Instruções:
A) Em que ano Marcos Terena criou a União das Nações Indígenas, segundo a reportagem sobre Marcos Terena?
B) Extraia da reportagem sobre Marcos Terena, palavra por palavra, o trecho que se abre com as palavras "Paralelamente às discussões" e se fecha com "companhia no Riocentro.".

"Os índios também fazem parte do futuro"



Rafael Soares 08.06.2012 12h30
Encontrar Marcos Terena pelo telefone não é fácil. Conseguir alguma resposta por e-mail também é tarefa inglória. Após uma semana de tentativas frustradas de contatos com o líder indígena, a última cartada: o Facebook. Poucos minutos depois da mensagem enviada, uma resposta. Logo em seguida, um bate-papo pela rede que culminou com a marcação da entrevista. Terena é mesmo um índio ‘high-tech’.
O envolvimento com a rede tem uma razão: a luta pelos direitos dos índios. No início da década de 70, Terena chegou à Brasília, onde mora até hoje, vindo do Mato Grosso do Sul, no Pantanal, terra de sua tribo, os terena. Na época, era piloto de avião. A convivência com o ambiente politizado da capital trouxe a Marcos, que até então tinha vergonha de suas raízes, a noção do que realmente significava ser índio: valorizar suas tradições e sua forma de viver no mundo e lutar para que elas sejas respeitadas. Em 1979, criou, junto a outros importantes caciques, como Mário Juruna e Raoni Txucarramãe, a União das Nações Indígenas, organização que deu origem ao movimento indígena no país.
A partir de então, a carreira de piloto de avião teve de dar lugar à de porta-voz dos índios brasileiros, como mostra sua participação em momentos-chave da história do país nos últimos 30 anos. Em 1988, foi um dos articuladores dos direitos indígenas junto à Assembleia Constituinte. Cinco anos depois, durante a Eco 92, organizou a Conferência Mundial dos Povos Indígenas sobre Território, Meio Ambiente e Desenvolvimento. Ao longo da década de 90, teve voz ativa na demarcação de várias terras indígenas de norte a sul do país. Hoje, ocupa uma cadeira na ONU como representante dos povos indígenas e é o responsável pela mobilização dos índios durante a Rio+20.
Paralelamente às discussões envolvendo líderes de todo o planeta, em Jacarepaguá, na Aldeia Kari-Oca – mesmo local onde ficaram hospedados há 20 anos – 1.200 índios de todo o mundo vão discutir e dar sugestões sobre os rumos do planeta. O resultado do encontro será enviado, em forma de um documento, à Dilma e companhia no Riocentro.

Registros do conjunto:
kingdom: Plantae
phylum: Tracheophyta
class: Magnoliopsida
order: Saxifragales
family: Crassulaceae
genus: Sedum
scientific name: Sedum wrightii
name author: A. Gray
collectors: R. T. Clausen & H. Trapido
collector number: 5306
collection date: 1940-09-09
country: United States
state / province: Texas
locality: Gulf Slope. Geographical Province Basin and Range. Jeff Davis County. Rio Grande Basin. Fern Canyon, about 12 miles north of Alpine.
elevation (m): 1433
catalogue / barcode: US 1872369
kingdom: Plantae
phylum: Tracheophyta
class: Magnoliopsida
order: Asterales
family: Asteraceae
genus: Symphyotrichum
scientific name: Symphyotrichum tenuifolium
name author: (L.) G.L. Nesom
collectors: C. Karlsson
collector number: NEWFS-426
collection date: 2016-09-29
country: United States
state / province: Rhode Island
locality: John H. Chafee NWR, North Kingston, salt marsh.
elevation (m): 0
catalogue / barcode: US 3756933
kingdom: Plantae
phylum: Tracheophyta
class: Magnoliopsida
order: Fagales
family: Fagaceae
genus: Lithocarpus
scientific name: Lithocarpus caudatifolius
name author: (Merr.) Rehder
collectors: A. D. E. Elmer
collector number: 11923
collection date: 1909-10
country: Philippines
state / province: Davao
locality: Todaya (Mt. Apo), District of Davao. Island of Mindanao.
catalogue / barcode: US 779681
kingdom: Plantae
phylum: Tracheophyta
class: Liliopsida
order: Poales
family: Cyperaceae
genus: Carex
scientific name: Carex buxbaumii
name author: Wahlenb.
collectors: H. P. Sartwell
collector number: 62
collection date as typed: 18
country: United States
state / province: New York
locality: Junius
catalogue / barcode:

Respostas completas:
A) Em 1979.

B)
Paralelamente às discussões envolvendo líderes de todo o planeta, em Jacarepaguá, na Aldeia Kari-Oca – mesmo local onde ficaram hospedados há 20 anos – 1.200 índios de todo o mundo vão discutir e dar sugestões sobre os rumos do planeta. O resultado do encontro será enviado, em forma de um documento, à Dilma e companhia no Riocentro.